- EXCERPTED TEXT
----
Any attorney attempting to work in contract law knows that mistakes are sometimes made. Unfortunately, mistakes can spell disaster for your clients and the other parties to a contract, so it is imperative that contract law mistakes be avoided as much as possible.
The most devastating form of mistake in contract law is a mistake of law. This occurs when the attorneys involved do not understand what the law actually means. This can be a simple misinterpretation of when a corporation is eligible for depreciation on new equipment or as complex as trying to define environmental law for the owners of a new landfill. Regardless of the complexity of the law, this is the single most important thing an attorney can get right in a contract. If the law is misapplied, a mistake of law is almost always enough to completely invalidate a contract.
A secondary form of mistake is called a mistake of fact. In a criminal case, a mistake of fact can be the difference between conviction and a not guilty verdict. In contract law, mistakes of fact are the most common types of mistakes. They are usually defined as either unilateral or mutual, depending on if they were applied to and approved by one side or both. Unilateral errors in contracts will usually result in a penalty to the person who drew up the contract if the contract is ever disputed.
----
(Saved data entries)
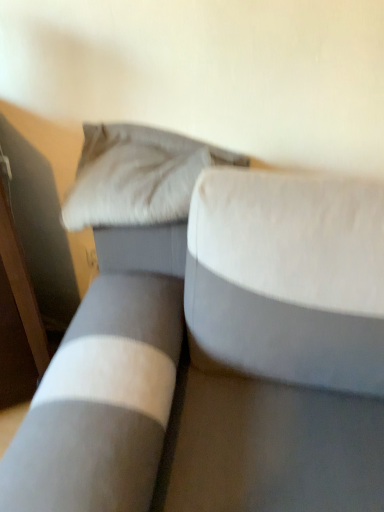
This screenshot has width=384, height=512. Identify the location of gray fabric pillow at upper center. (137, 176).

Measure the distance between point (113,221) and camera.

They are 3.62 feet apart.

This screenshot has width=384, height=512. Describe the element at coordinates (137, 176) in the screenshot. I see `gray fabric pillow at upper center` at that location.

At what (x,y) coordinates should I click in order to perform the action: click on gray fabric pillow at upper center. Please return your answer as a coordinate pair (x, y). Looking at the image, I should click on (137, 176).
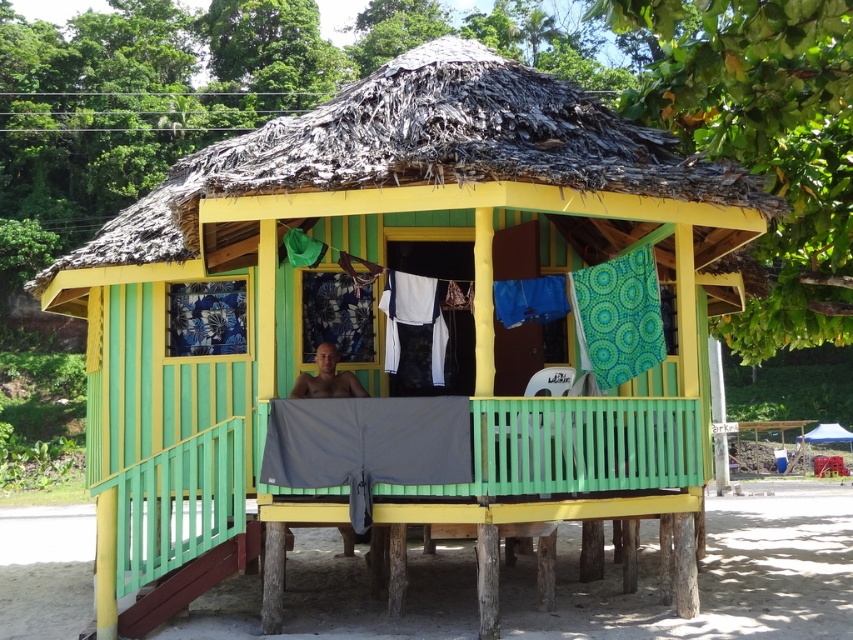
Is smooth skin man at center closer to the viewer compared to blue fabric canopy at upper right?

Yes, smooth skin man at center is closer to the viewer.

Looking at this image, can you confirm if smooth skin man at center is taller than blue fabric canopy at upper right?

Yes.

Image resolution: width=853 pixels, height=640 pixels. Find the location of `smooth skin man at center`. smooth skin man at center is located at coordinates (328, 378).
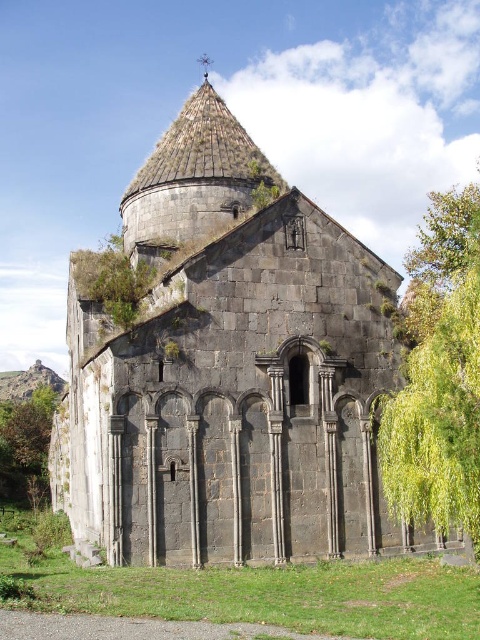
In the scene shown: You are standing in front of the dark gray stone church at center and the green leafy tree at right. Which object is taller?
----
- EXERCISES TO COMPLETE
**1.** Copy the passage on contract law mistakes word for word, from start to finish.
**2.** Write out the rows from the line containing "This screenshot has width=384, height=512. Describe" down to the end of the rows, both ends included, word for word. Omit the pictures.

- ANSWERS BY ITEM
**1.**
Any attorney attempting to work in contract law knows that mistakes are sometimes made. Unfortunately, mistakes can spell disaster for your clients and the other parties to a contract, so it is imperative that contract law mistakes be avoided as much as possible.
The most devastating form of mistake in contract law is a mistake of law. This occurs when the attorneys involved do not understand what the law actually means. This can be a simple misinterpretation of when a corporation is eligible for depreciation on new equipment or as complex as trying to define environmental law for the owners of a new landfill. Regardless of the complexity of the law, this is the single most important thing an attorney can get right in a contract. If the law is misapplied, a mistake of law is almost always enough to completely invalidate a contract.
A secondary form of mistake is called a mistake of fact. In a criminal case, a mistake of fact can be the difference between conviction and a not guilty verdict. In contract law, mistakes of fact are the most common types of mistakes. They are usually defined as either unilateral or mutual, depending on if they were applied to and approved by one side or both. Unilateral errors in contracts will usually result in a penalty to the person who drew up the contract if the contract is ever disputed.

**2.**
This screenshot has width=384, height=512. Describe the element at coordinates (137, 176) in the screenshot. I see `gray fabric pillow at upper center` at that location.

At what (x,y) coordinates should I click in order to perform the action: click on gray fabric pillow at upper center. Please return your answer as a coordinate pair (x, y). Looking at the image, I should click on (137, 176).
Is smooth skin man at center closer to the viewer compared to blue fabric canopy at upper right?

Yes, smooth skin man at center is closer to the viewer.

Looking at this image, can you confirm if smooth skin man at center is taller than blue fabric canopy at upper right?

Yes.

Image resolution: width=853 pixels, height=640 pixels. Find the location of `smooth skin man at center`. smooth skin man at center is located at coordinates (328, 378).
In the scene shown: You are standing in front of the dark gray stone church at center and the green leafy tree at right. Which object is taller?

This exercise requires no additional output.